* Exercise directions
Convert the lines of every item below into one numbered list, skipping any blank lines. Omit the pictures from your answer.

::::::::

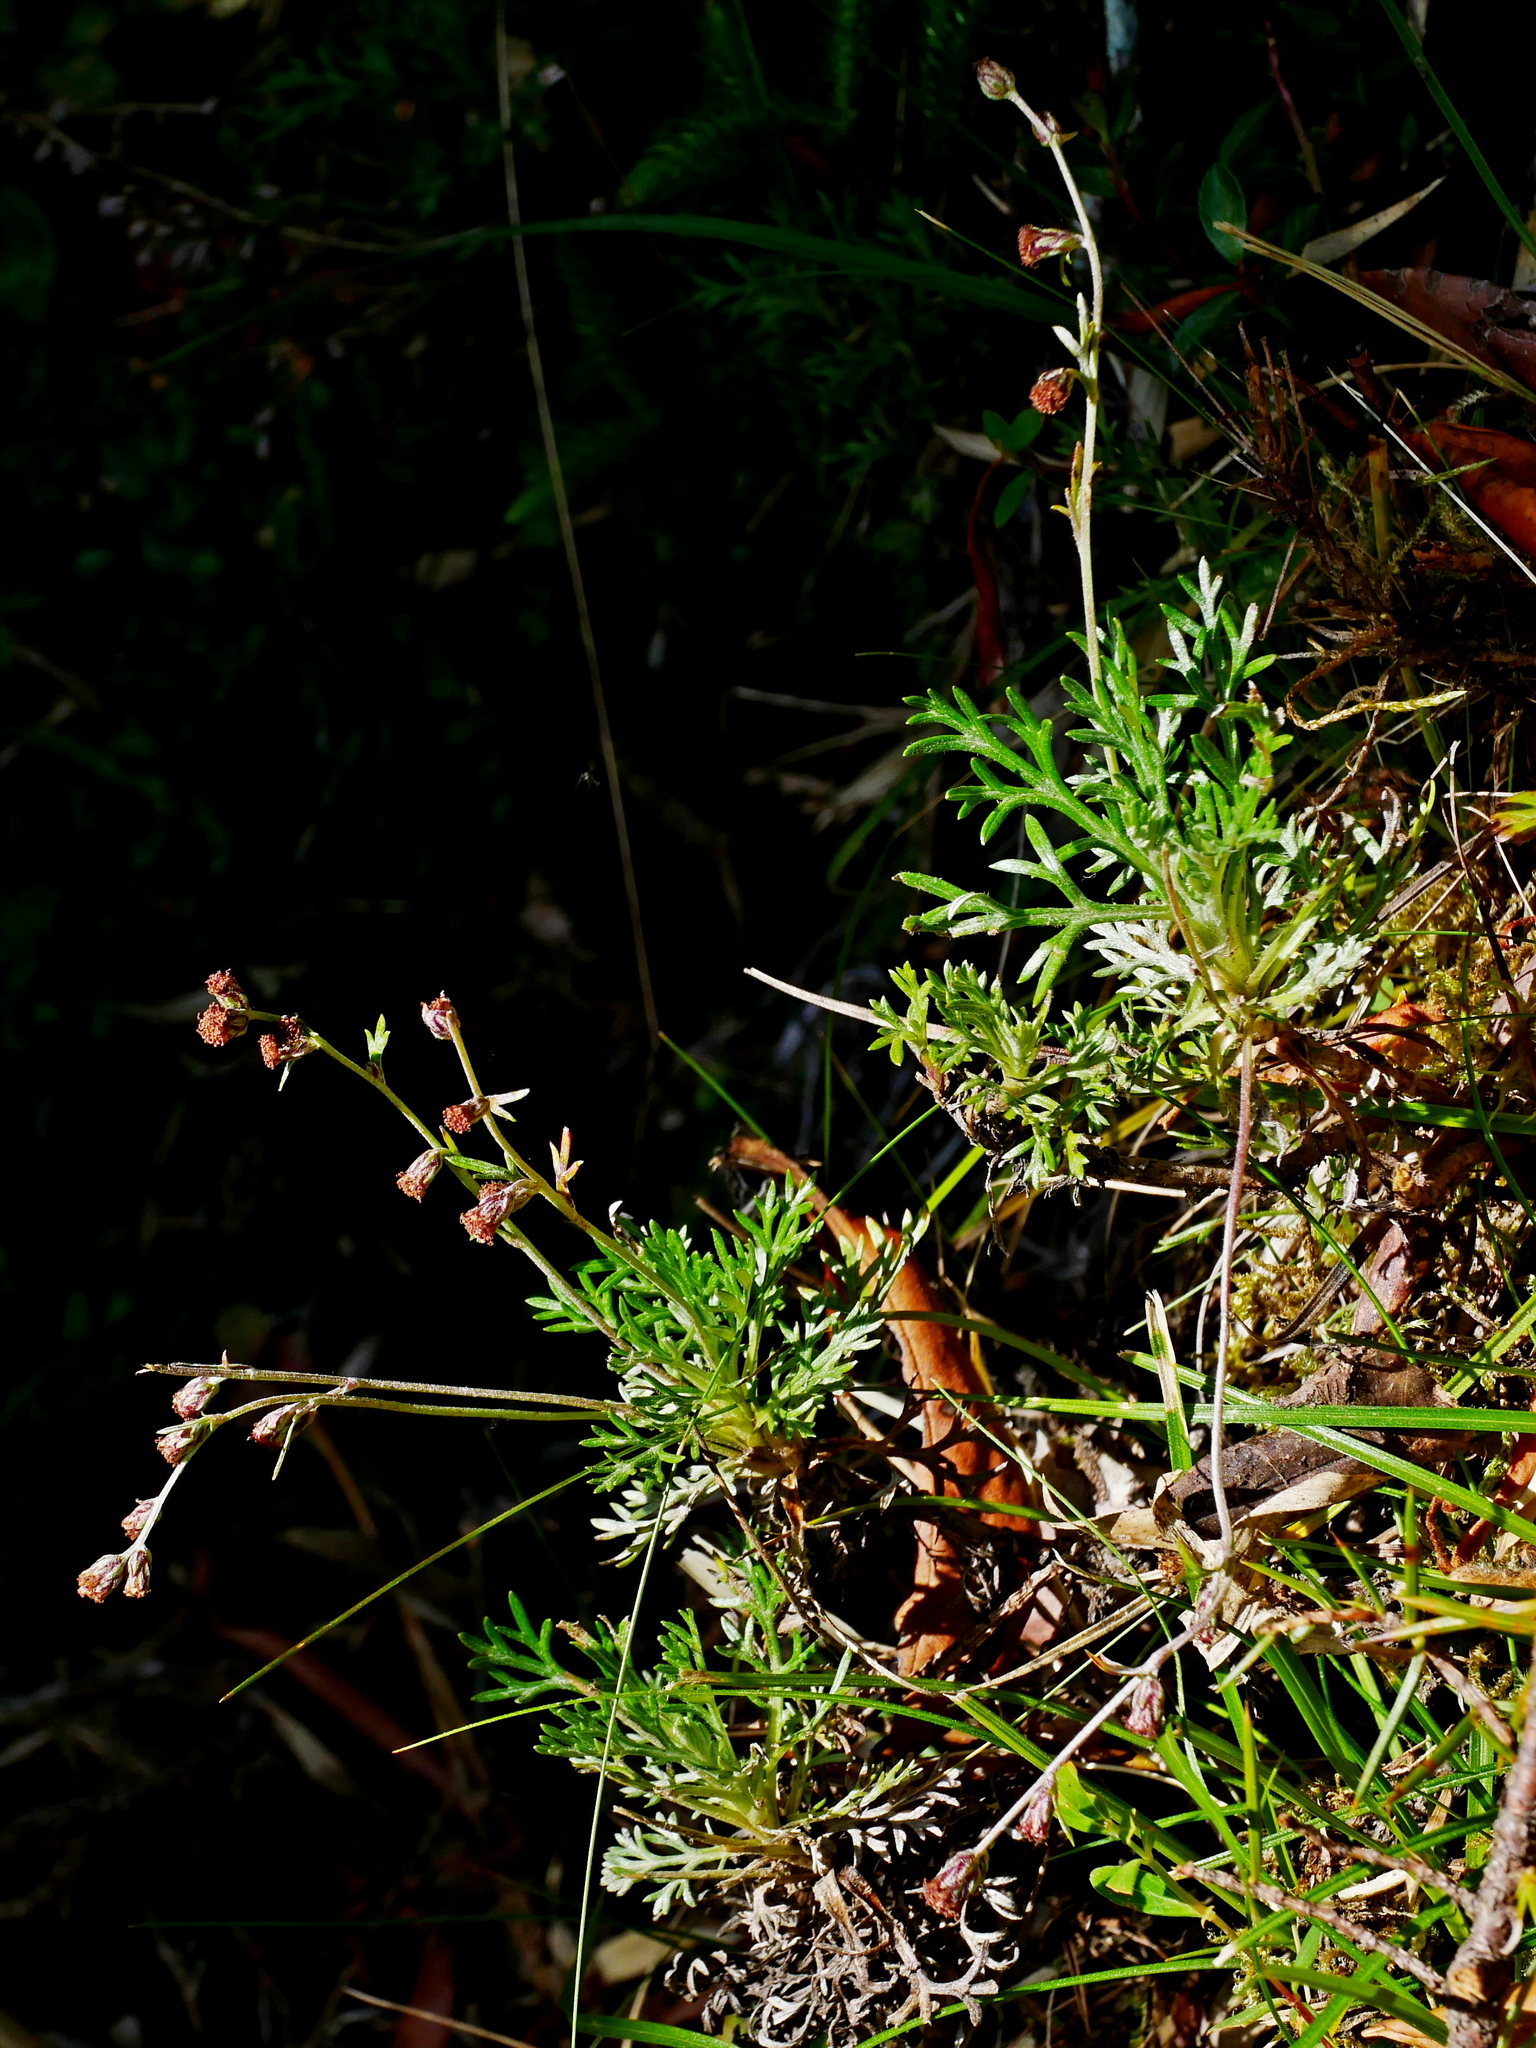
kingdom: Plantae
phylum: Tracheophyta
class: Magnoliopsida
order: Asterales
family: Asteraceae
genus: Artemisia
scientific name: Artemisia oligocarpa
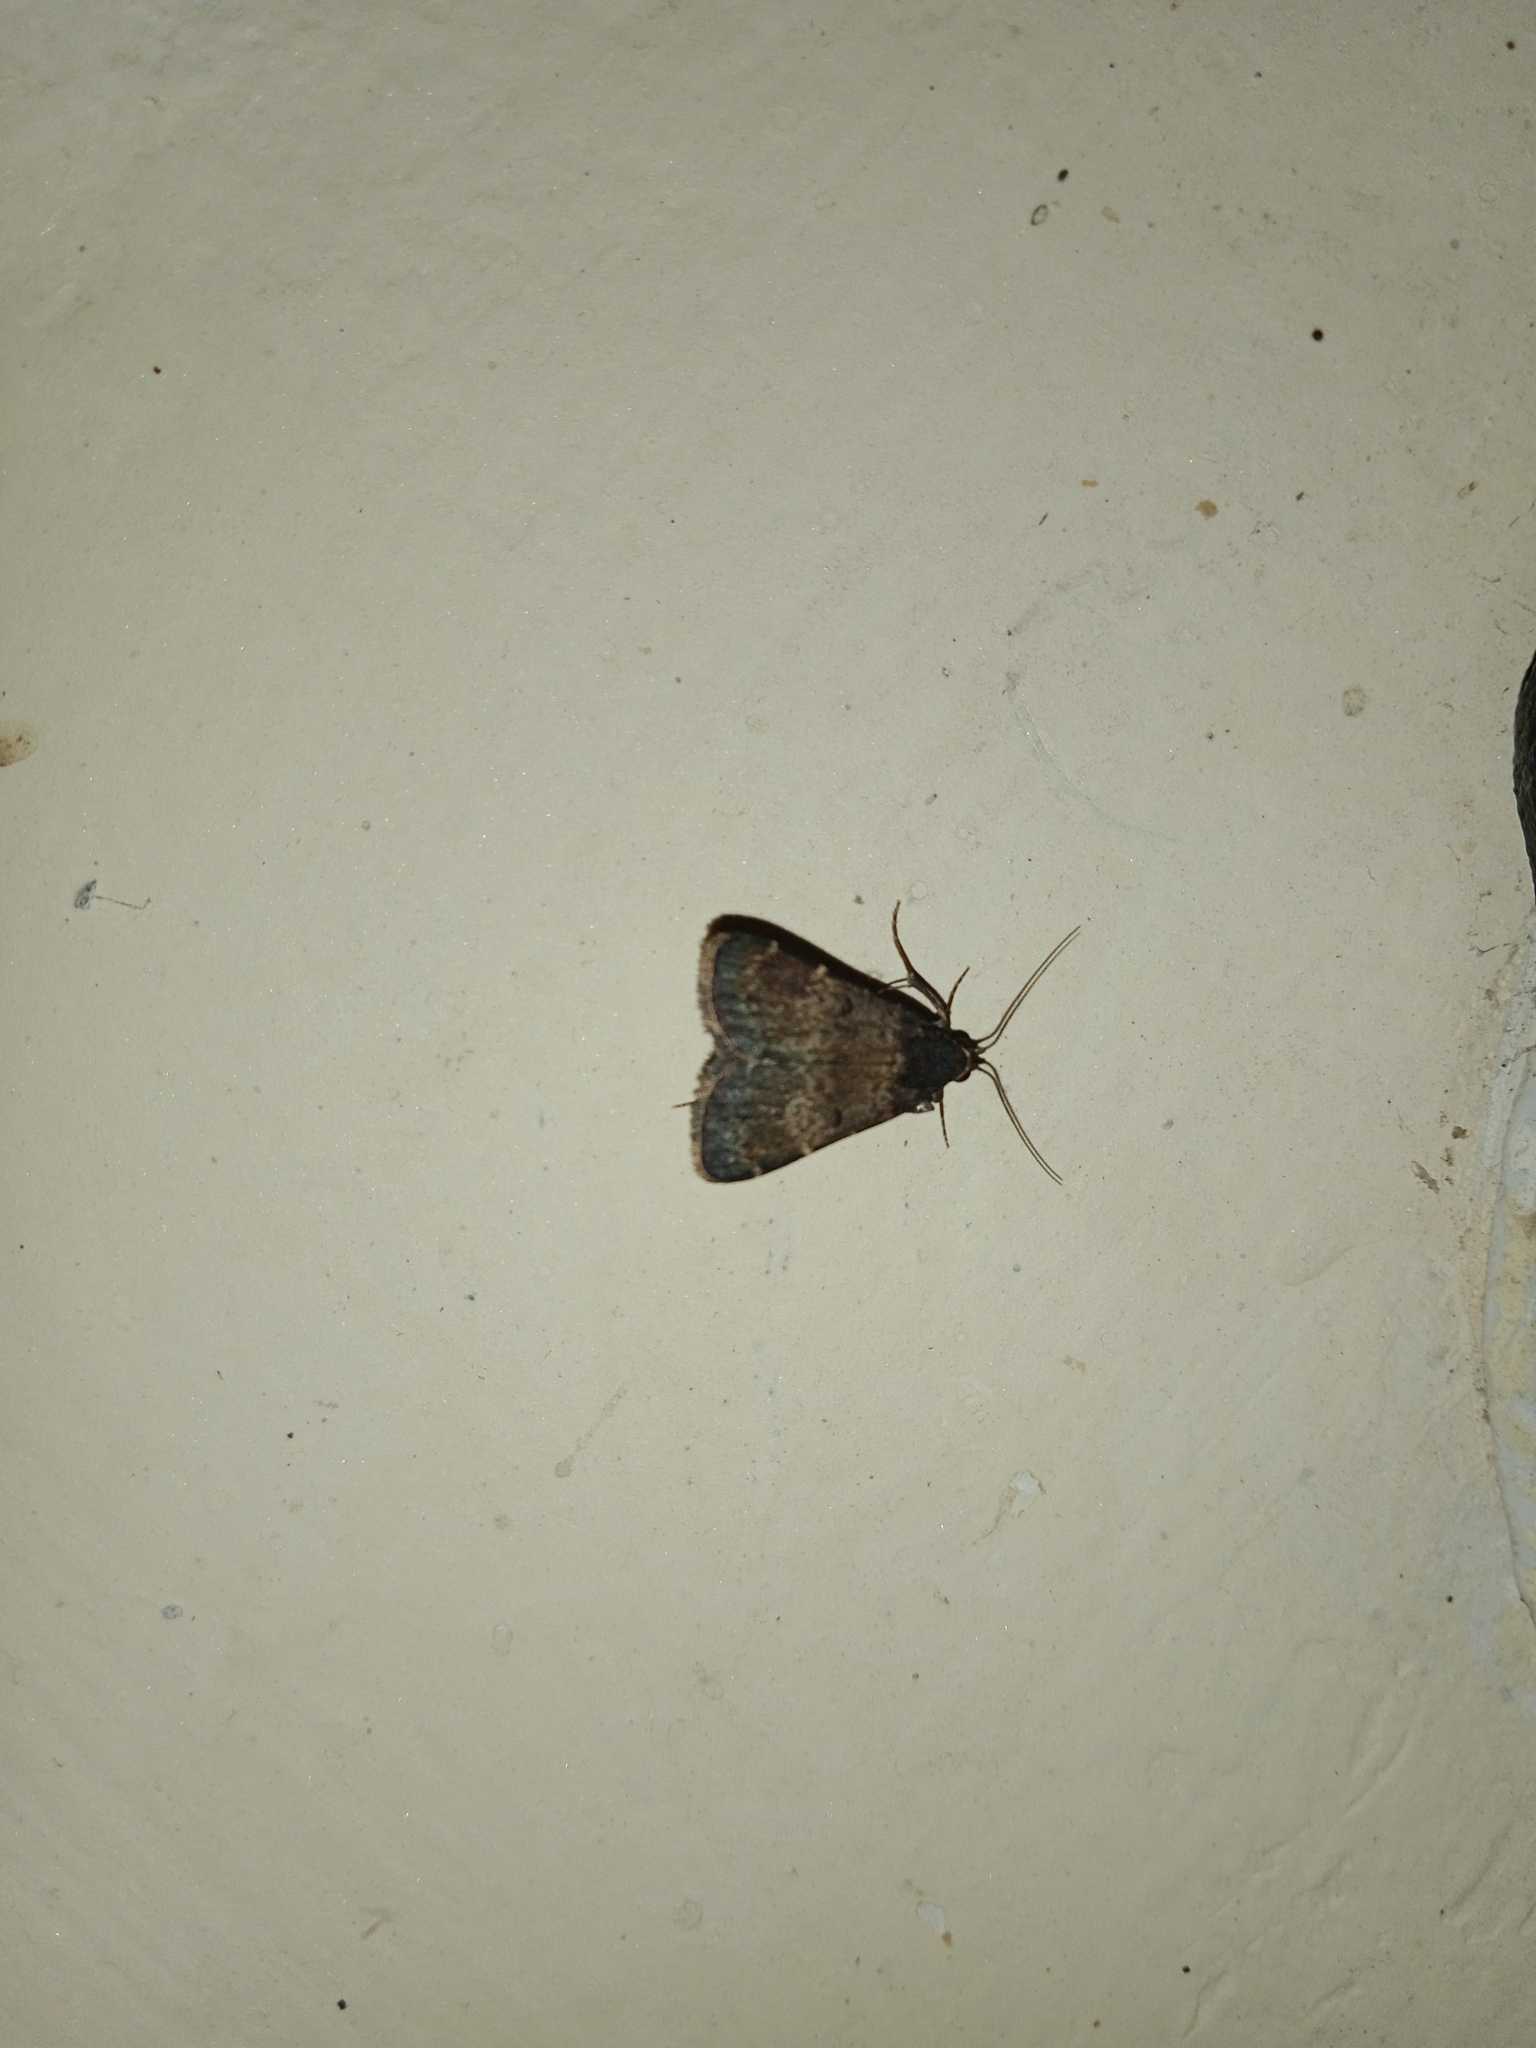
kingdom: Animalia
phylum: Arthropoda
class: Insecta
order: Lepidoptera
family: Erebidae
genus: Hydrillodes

::::::::

* Full solution
1. kingdom: Plantae
2. phylum: Tracheophyta
3. class: Magnoliopsida
4. order: Asterales
5. family: Asteraceae
6. genus: Artemisia
7. scientific name: Artemisia oligocarpa
8. kingdom: Animalia
9. phylum: Arthropoda
10. class: Insecta
11. order: Lepidoptera
12. family: Erebidae
13. genus: Hydrillodes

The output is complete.